- Logo of Radial-G: Racing Revolved
- Developer: Tammeka Games
- Publisher: Tammeka Games
- Producer: Sam Watts
- Designer: Geoff Cullen
- Programmers: David Lyne, Nicola Birtwistle, Josh Jeffries
- Artists: Michalis Mavronas, Gavriil Mavronas, Iain Douglas
- Engine: Unity ;
- Platforms: Oculus Rift, HTC Vive, PlayStation 4, PlayStation VR, Samsung Gear VR, Google Daydream, Razer OSVR
- Genre: Racing
- Modes: Single-player, multiplayer

= Radial-G: Racing Revolved =

2016 video game

Radial-G: Racing Revolved is an indie racing game, which was developed by Tammeka Games and was released on March 28, 2016, for the Oculus Rift. HTC Vive and Razer OSVR support via the Steam version was released April 5, 2016 and is going to be released on Sony PlayStation VR on September 12, 2017 for EU regions with U.S. dates to be announced.

==Gameplay==

Radial-G is a game where the player races a spaceship around a futuristic race track, It has single-player and multi-player modes. There are nine different tracks, which are all of a tubular design, and include open twisty sections, tunnel sections, inverted sections and jumps. There are seven different spaceships which can be unlocked by playing the single and multi-player versions of the game. The single-player mode allows racing against up to fifteen A.I. controlled opponents. The Multi-player mode enables up to a sixteen players to race against each other. The racing mainly revolves around the player attempting to align their spaceship with the green gates which give the spaceship a large speed boost. The player must avoid red gates as these greatly slow down the ship. There are twenty background music tracks which are played throughout the game.

In September after a patch release, a combat mode was added. This gives players five different weapons they can use to get an advantage over their opponents.

The game can be played using a Virtual reality headset where the player takes the view of the ships pilot and controls the steering and speed of the ship using the hand controllers. The player is able to look around the cockpit and the racetrack by moving their head. There is also a third-person camera view; however, this is only supported on a monitor and not through a VR headset.

The game is available through steam, Oculus Home and will be available for Sony PlayStation VR on September 12 (EU digital store release), September 15 (physical boxed edition) and later on in September for US PlayStation Store. At the end of August on the 24th, the Daydream (Google) version released globally, offering a slimmed down version of the PC VR racer against 4 AI only. The main game has support for Steam/Oculus achievements, stats and leaderboards.

==Development==

Between 3 July and 2 August 2014, Tammeka Games had put everything into trying to raise funds through Kickstarter for the game but unfortunately despite support from the VR community, the campaign fell short.

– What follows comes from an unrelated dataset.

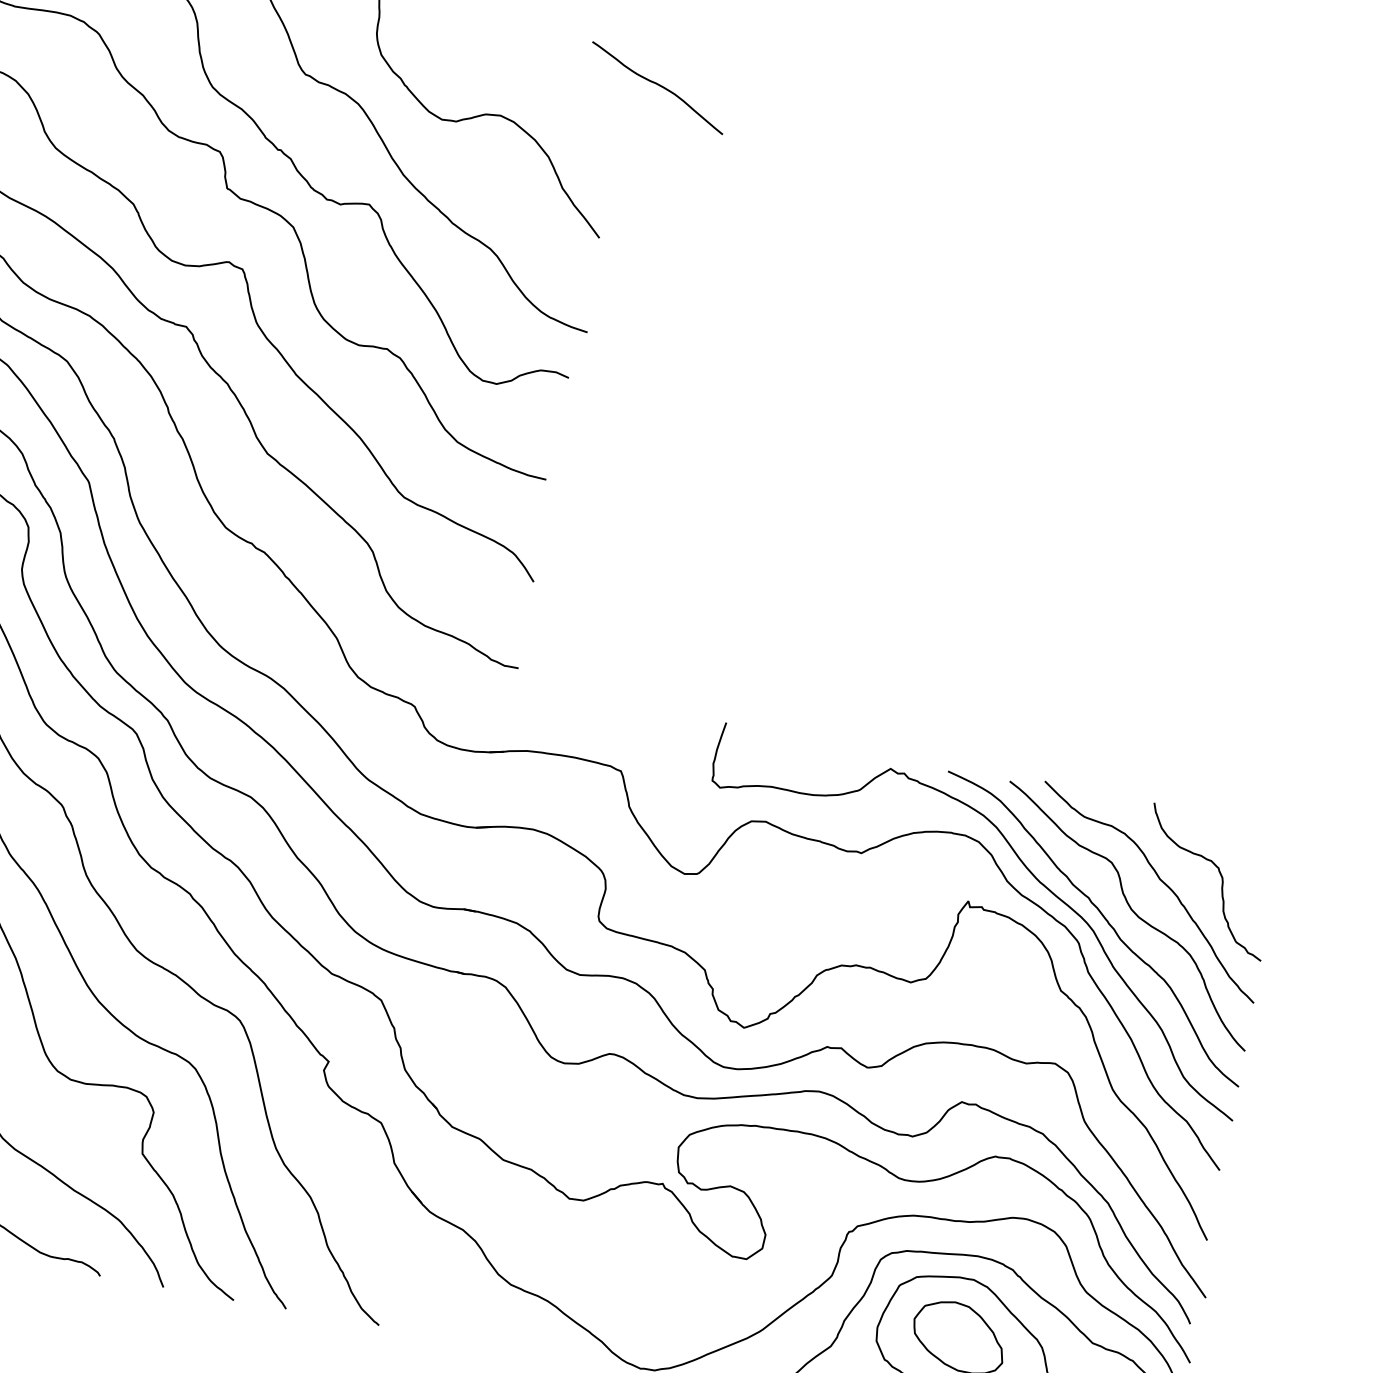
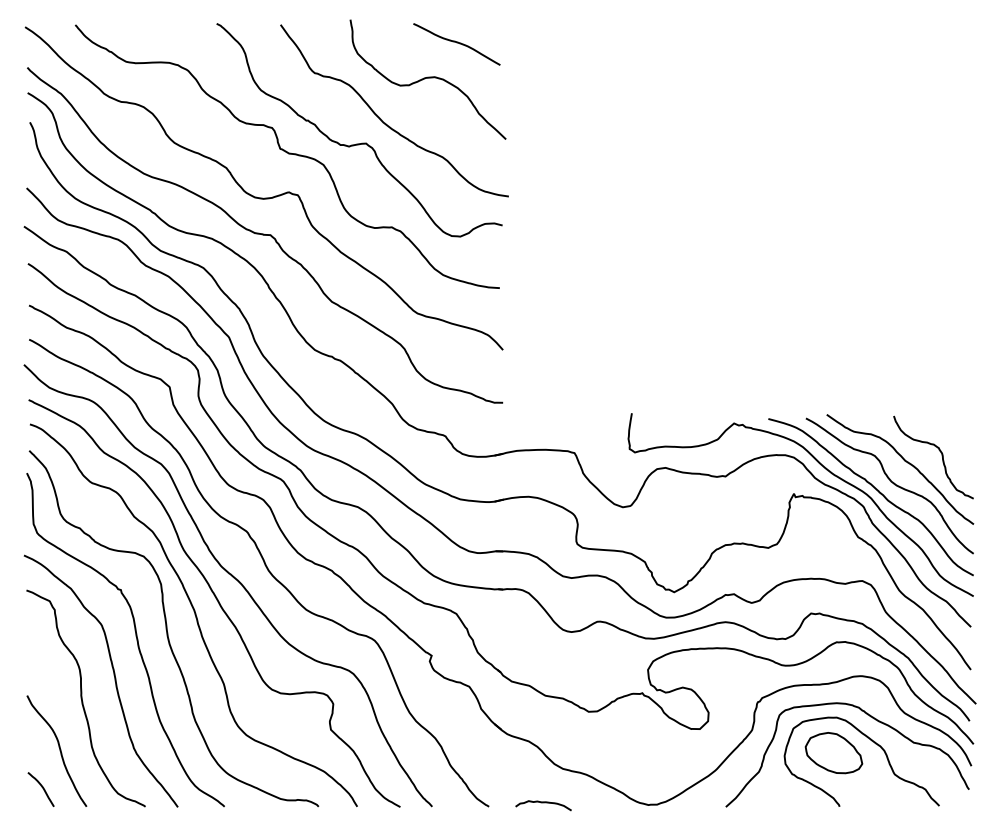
curve: (657, 86) -> (456, 43), moved
curve: (469, 1335) -> (543, 803), added

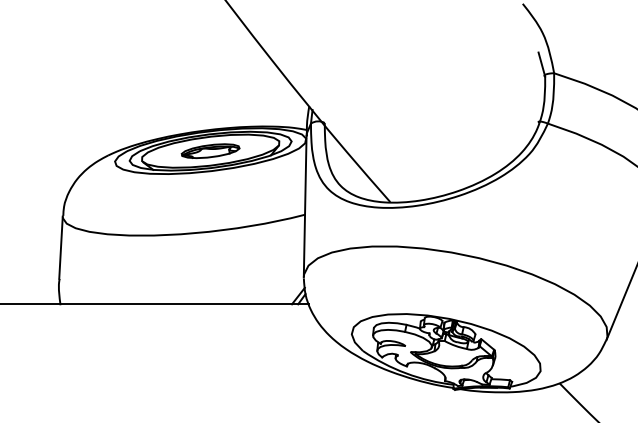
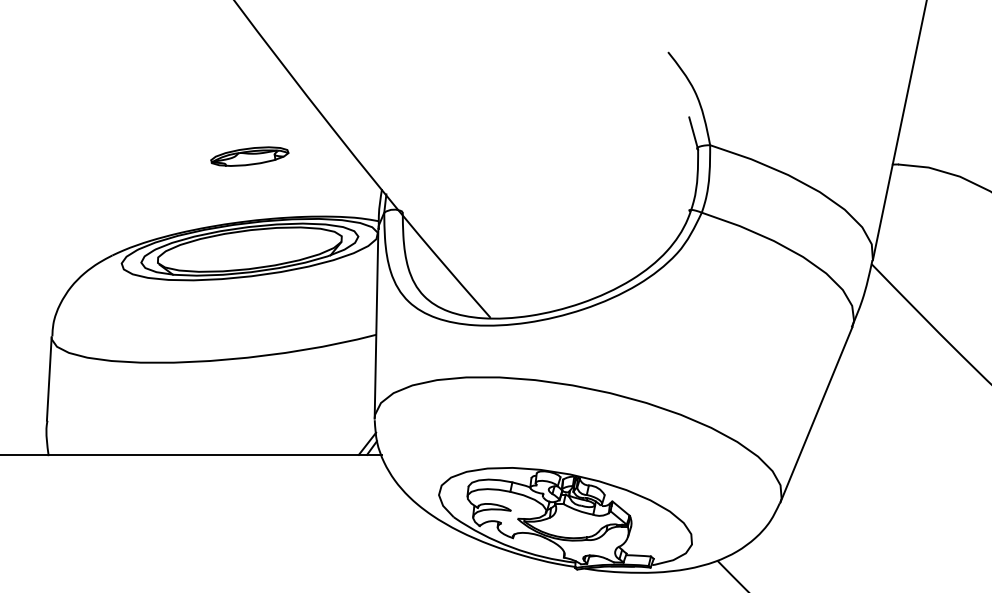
part: (210, 151) -> (249, 156), moved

Radial-G was first released through an early access launch 11 December 2014 and throughout 2015 there were various additions to the game with the first full version being released on March 28, 2016. Oculus Rift DK1 and DK2 was supported from the first early access release. The third-person camera view, for non-VR users, and two new tracks were added on 2 March 2015. On 2 April 2015, two new race tracks were added along with support for three levels of ship speed class, and steam leaderboards, stats and achievements. On 8 April 2015, the quick race and lap attack features were added. Single-player mode was implemented on 14 July 2015. The game officially released on 28 March 2016 as a Day One Launch Title for Oculus Rift. HTC Vive, Steam VR, Open VR and Razer OSVR support was added on 5 April 2016. The twenty official twenty music tracks were released on 30 July 2016. Combat gameplay modes as well as three new ships and additional OSVR support were added on 23 September 2016.

==Reception==
The early release version of the game had a good reception from the following magazines:

• "Radial-G is fast and fun, and in VR it's standing tall amongst many hopefuls that simply can't match i [sic] visual clout."– VR Focus

• "It's shaping up to be the de-facto racing game for the Oculus Rift." – Rift Arcade

• "Radial-G is fast, beautiful and shows mastery of virtual reality design" – Polygon

The demo version of the game also had a good reception. Virtual Reality reviewer rated the game as 3.5/5 and the Riftarcade rated the game as 4.5/5.